Actividad:
Escribe la continuación del relato de recuerdos sobre frases memorables a partir de su última oración.

Fragmento para leer:
►

Ese día, al cruzar la meta en primer lugar, oí el grito excitado de mi amigo Santiago Gordon, otro atleta chileno, que miraba la carrera desde las graderías: «¡Ganaste, Carlitos conch’e tu madre! ¡Ganaste!». Generalmente, si alguien usa la palabra madre en  una frase, hay que tener mucho cuidado, pues puede ser algo que incite a la violencia. Las madres son sagradas. Creo que eso es así en todo el mundo, sin embargo, para mí, el grito de mi amigo fue muy gracioso. Ayer me hizo reír y hoy también. Todo depende de cómo se diga. Es decir, se puede «sacar la madre, con respeto».

El segundo ejemplo está relacionado con el anterior: pocas semanas después, ya de vuelta en Chile y gozando de una inesperada fama, que se reflejaba en periódicos o revistas deportivas por todo el país, me encontré caminando detrás de un niño, que iba de la mano de su padre. El cabro chico (como decimos en Chile) tendría unos 8 años de edad. De pronto, soltó la mano del padre y dijo: «Papá: ¡te echo una carrera hasta la esquina!». El padre aceptó de inmediato y se paró al lado de su hijo, para comenzar la carrera. Fue entonces cuando el muchacho levantó una mano, deteniendo el comienzo y dice: «¡Pero yo soy Carlos Barón!». Por supuesto, ellos no tenían idea de que yo iba detrás. Tampoco se los dije. Ese intercambio sigue siendo uno de los mejores recuerdos en mi vida.

Años después, en 1982, estando en Cuba como miembro del Jurado del Premio Literario Casa de las Américas, surgió otro momento, con su respectiva frase, mi tercer ejemplo. Una noche, algunos miembros del jurado, procedentes de diversos países latinoamericanos, salimos a bailar. Nos acompañaban varios anfitriones cubanos. Me encanta bailar y también me gusta que a veces se me haga el honor de confundirme como un «verdadero» mexicano, si estoy en México, o puertorriqueño, si estoy en Puerto Rico, o chileno, si estoy en Chile, aunque suene raro, pues nací y crecí allí. Pero esa es otra historia. Me gusta mimetizarme un poco o mucho, tal vez por el hecho de que también soy un actor profesional.

◄

Líneas proporcionadas:
►

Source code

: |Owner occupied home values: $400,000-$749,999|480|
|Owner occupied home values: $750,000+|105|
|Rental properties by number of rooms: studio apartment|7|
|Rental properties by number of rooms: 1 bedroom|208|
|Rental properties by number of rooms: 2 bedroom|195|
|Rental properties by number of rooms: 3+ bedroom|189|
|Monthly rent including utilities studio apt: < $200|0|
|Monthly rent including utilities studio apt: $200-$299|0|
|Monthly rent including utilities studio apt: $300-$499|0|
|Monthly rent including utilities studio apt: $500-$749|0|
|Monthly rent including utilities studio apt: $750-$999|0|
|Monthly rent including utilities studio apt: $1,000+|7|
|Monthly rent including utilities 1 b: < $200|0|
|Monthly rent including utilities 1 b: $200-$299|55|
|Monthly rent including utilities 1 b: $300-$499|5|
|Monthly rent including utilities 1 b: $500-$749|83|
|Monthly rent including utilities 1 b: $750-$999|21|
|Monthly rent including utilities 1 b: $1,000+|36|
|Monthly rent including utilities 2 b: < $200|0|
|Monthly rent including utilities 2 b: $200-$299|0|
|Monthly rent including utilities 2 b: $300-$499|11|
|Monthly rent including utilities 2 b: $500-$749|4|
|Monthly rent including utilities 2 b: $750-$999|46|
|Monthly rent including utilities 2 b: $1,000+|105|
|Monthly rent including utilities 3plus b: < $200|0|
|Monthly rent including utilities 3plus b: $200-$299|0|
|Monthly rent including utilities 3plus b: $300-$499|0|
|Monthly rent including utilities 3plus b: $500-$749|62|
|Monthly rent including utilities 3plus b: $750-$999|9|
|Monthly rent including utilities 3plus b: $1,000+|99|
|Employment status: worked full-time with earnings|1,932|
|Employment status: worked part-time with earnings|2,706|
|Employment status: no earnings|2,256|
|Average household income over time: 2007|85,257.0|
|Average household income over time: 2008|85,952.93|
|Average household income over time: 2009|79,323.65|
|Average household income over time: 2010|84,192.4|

◄

Resultado del ejercicio:
Esta vez, según dije, estaba en Cuba. Me puse a bailar con entusiasmo, haciendo alarde de movimientos y gestos que tal vez los cubanos no esperaban de un chileno, pues los chilenos no tenemos fama de ser buenos salseros. Ahí fue cuando escuché a uno de los cubanos gritar al resto del grupo una frase que en mis oídos sonó —y sigue sonando— como un elogio espectacular y divertido: «¡Oye chico! ¡Miren a Barón! ¡Cómo baila! ¡Si hasta se muerde el labio como los cubanos!». 

Ilustración: Bruno Ferreira

Como dramaturgo, he recibido muchos elogios, de forma verbal o escrita. Sin embargo, pocos elogios son tan magníficamente positivos como el que me regaló mi amiga, y gran colaboradora teatral Martha Estrella. Esta historia pasó acá en San Francisco, en el barrio Misión. Era el año 1978. Yo había escrito, dirigía y actuaba, en una obra musical llamada «Pasión y prisión de Lolita Lebrón». El Director Musical era mi gran amigo, el maestro Javier Pacheco. 

Era una obra ambiciosa, con muchos participantes, de diversas edades y experiencias teatrales. La obra fue producida por el Teatro Latino, fundado en Oakland, en 1976. Ensayábamos en el Mission Cultural Center, hoy llamado Mission Cultural Center for Latino Arts. Ese día era un ensayo general y la atmósfera era un tanto caótica. Por primera vez, actores, músicos, tramoyistas y técnicos varios, nos juntábamos a encajar las diversas piezas de esa gran aventura creativa. ¡Hasta un perro callejero se había metido al espacio donde trabajábamos! No me pregunten cómo logró entrar. ¡La cosa es que la cosa ardía!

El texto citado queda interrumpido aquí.